Researchers are also exploring unconventional markers. A 2025 Australian study adapted an existing test to use blood samples instead of tissue to identify ovarian cancer markers. Another found that certain fats circulating in the blood can predict whether a patient with advanced prostate cancer will respond to treatment. The work is incremental, the progress real but measured. No single blood test has emerged that can reliably catch most cancers early and alone. The dream of a universal cancer detector—a simple draw, a quick result, a diagnosis—remains out of reach. But the direction of research is clear. With time, with more trials, with the accumulation of knowledge about what cancer cells leave behind in the bloodstream, that dream may eventually become possible.
Notable Quotes
It's often difficult to distinguish between cancer cells and normal, healthy cells, especially when it comes to early-stage tumors— Research findings on cancer detection limitations
A single blood test solution for cancer detection remains elusive, though researchers are making progress with circulating tumor DNA and other emerging approaches— Current state of cancer detection research
The Hearth Conversation Another angle on the story
Why is it so hard to spot cancer in blood if cancer cells are actually in the bloodstream?
Because cancer cells don't announce themselves. Early on, there might be just a handful of them swimming among billions of normal cells. The blood test has to distinguish the abnormal from the normal, and at that scale, it's like finding a specific grain of sand on a beach.
So tumor markers—those proteins cancer produces—why aren't they the answer?
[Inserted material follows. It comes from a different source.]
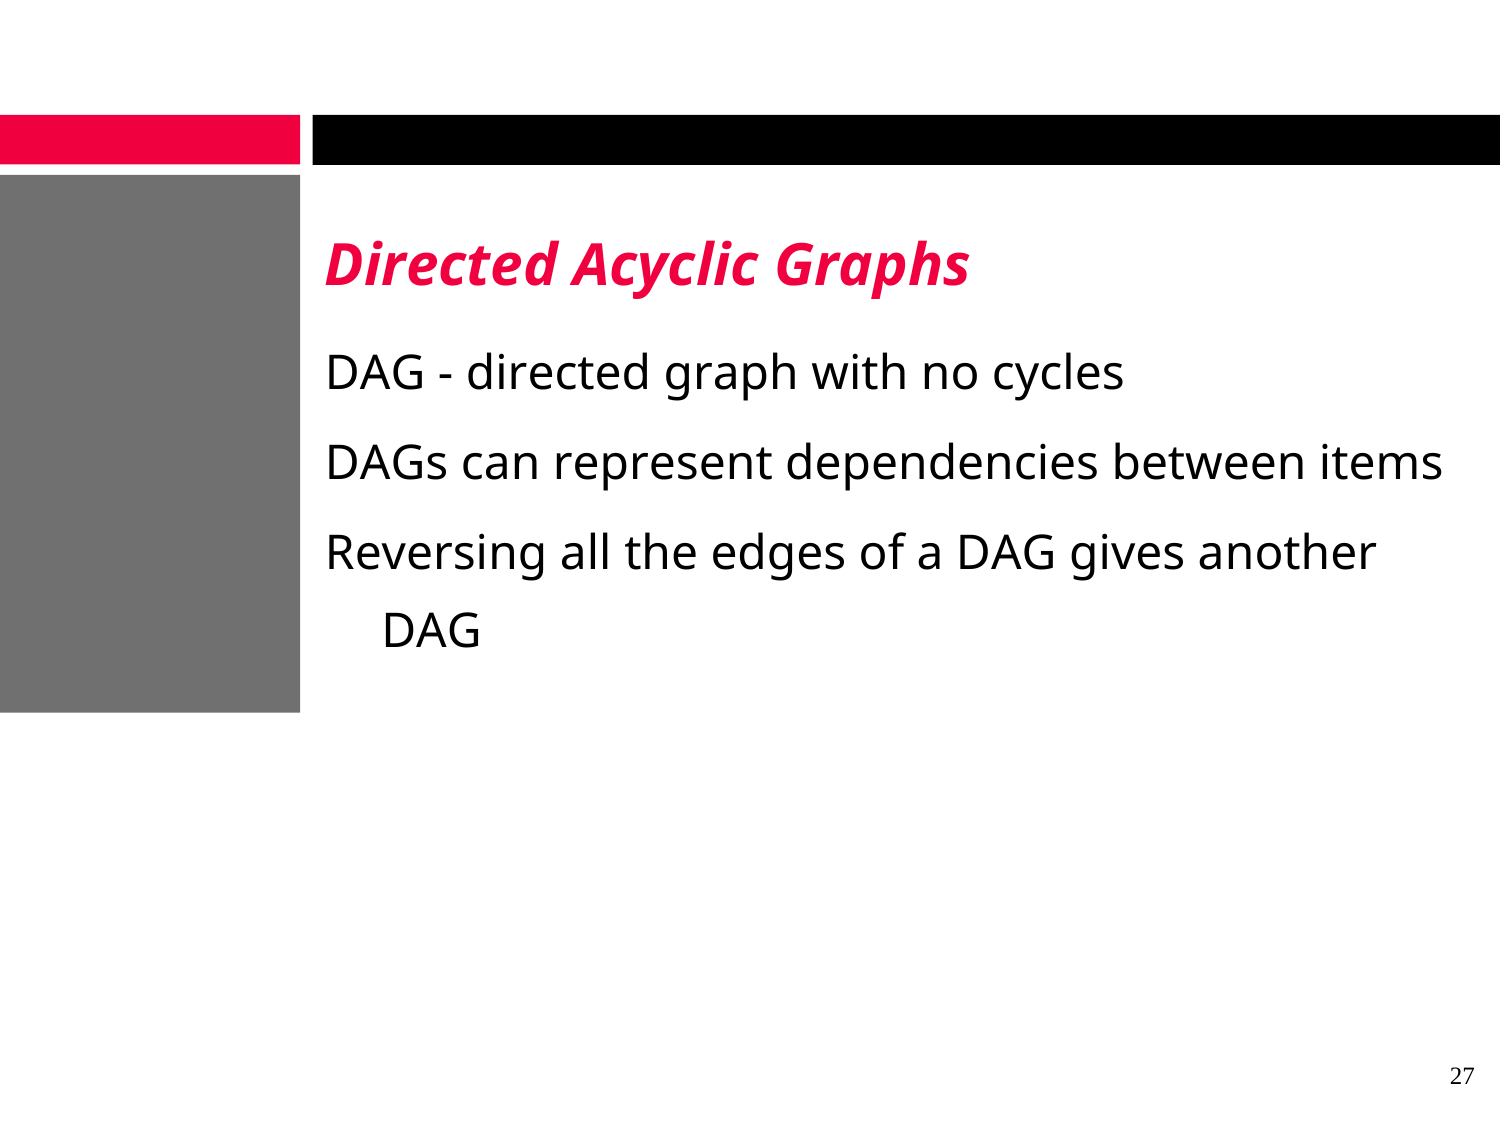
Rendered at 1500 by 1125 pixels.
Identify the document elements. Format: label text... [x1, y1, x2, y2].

They would be, except cancer cells aren't the only things that produce them. An inflamed prostate raises the same marker as prostate cancer. A blood test sees the elevation but can't tell you why it's there. You need other tests to confirm.
What about this circulating tumor DNA everyone's talking about?
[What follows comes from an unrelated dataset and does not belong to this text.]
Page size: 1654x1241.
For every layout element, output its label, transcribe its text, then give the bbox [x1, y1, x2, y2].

That's the real hope. Cancer cells leave behind fragments of their own mutated DNA in the blood. It's like finding a fingerprint that belongs only to cancer. The problem is we're still learning how to read those fingerprints reliably, especially when the cancer is small.
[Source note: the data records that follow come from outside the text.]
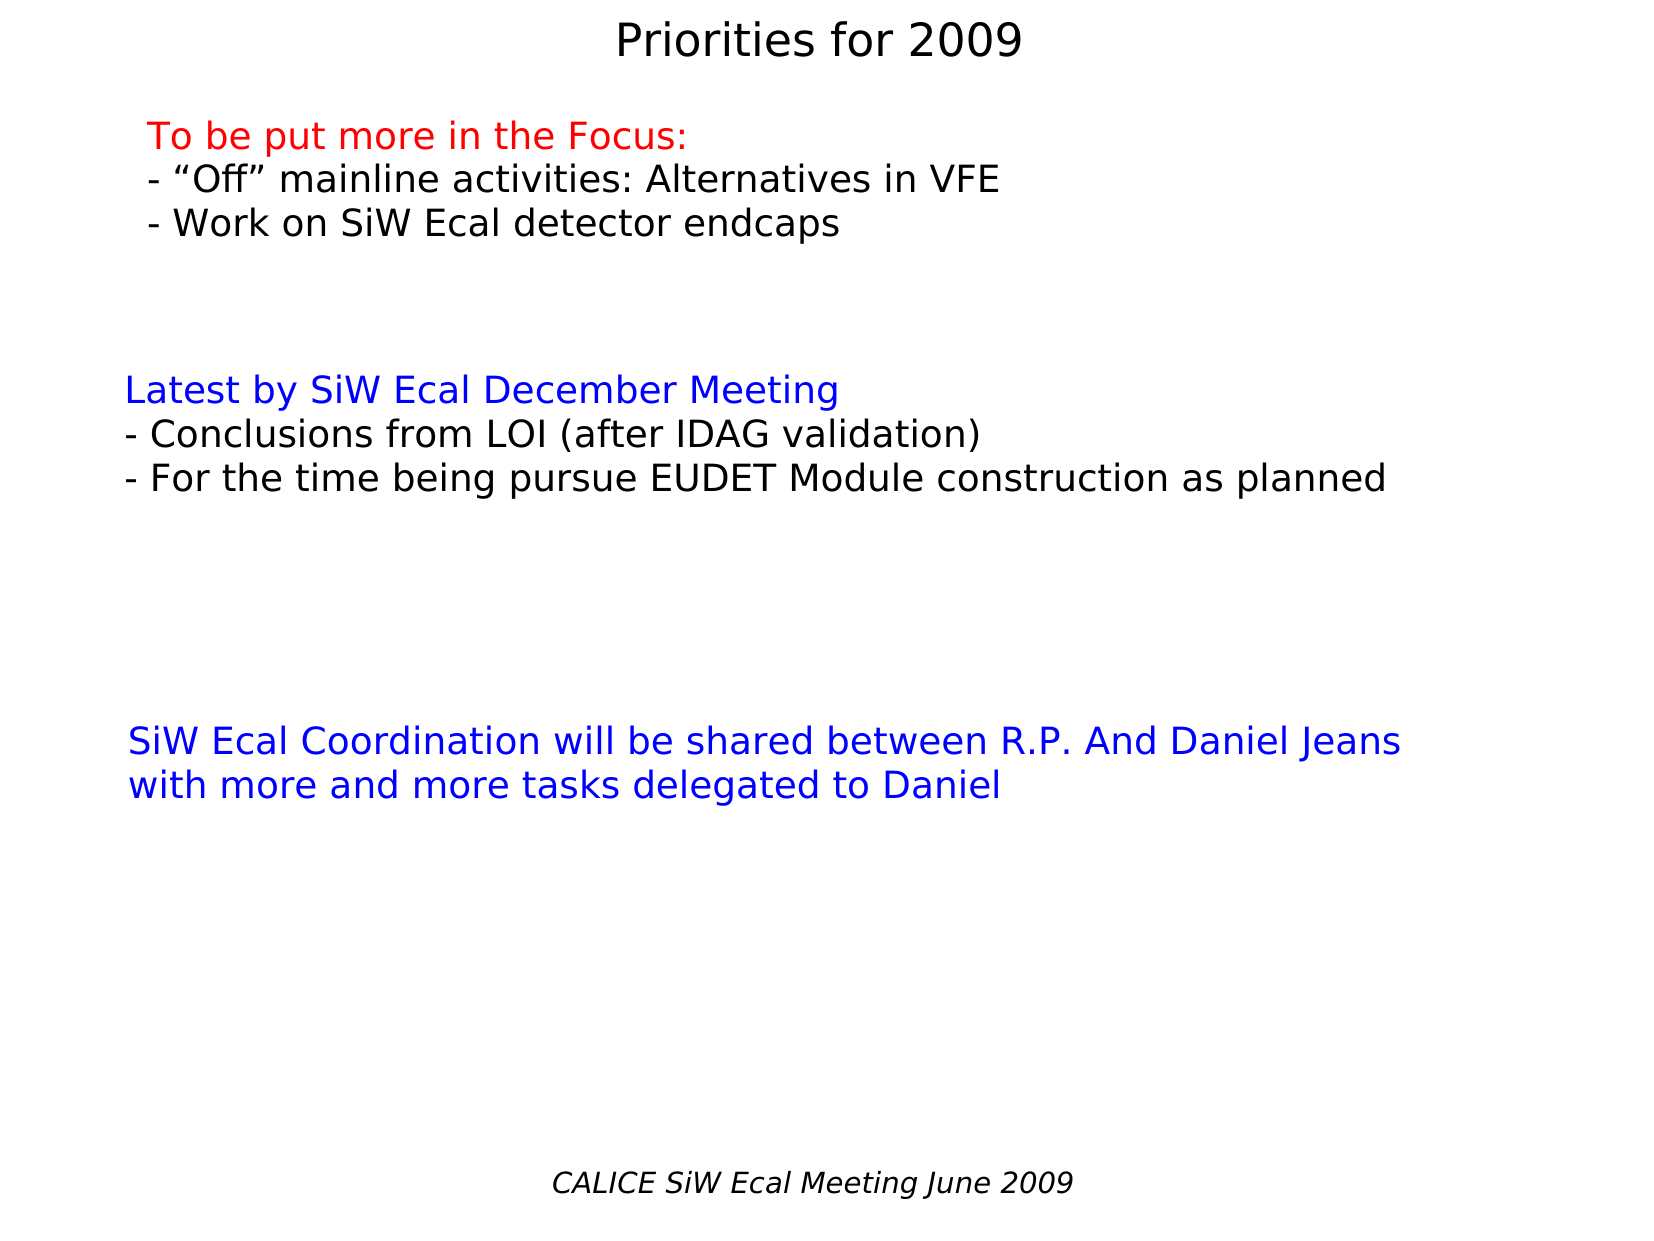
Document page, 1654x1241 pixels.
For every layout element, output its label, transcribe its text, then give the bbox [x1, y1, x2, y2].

text_box Latest by SiW Ecal December Meeting - Conclusions from LOI (after IDAG validation) - For the time being pursue EUDET Module construction as planned [109, 361, 1376, 508]
text_box SiW Ecal Coordination will be shared between R.P. And Daniel Jeans with more and more tasks delegated to Daniel [113, 712, 1390, 815]
text_box Priorities for 2009 [600, 6, 1032, 76]
text_box To be put more in the Focus: - “Off” mainline activities: Alternatives in VFE - Work on SiW Ecal detector endcaps [132, 107, 1033, 253]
The Galleri test claimed to detect fifty types of cancer. Why the skepticism?
Because claiming something and proving it are different things. Early results looked promising, but when other researchers looked closer, the picture got more complicated. Some cancers it caught well, others not so much. It's a reminder that one test rarely solves everything.
So how far away are we from a real answer?
Years, probably. Maybe a decade. The research in 2025 shows we're on the right track—we understand more about what cancer leaves in the blood. But we're still building the tools to read those signals clearly and early enough to matter.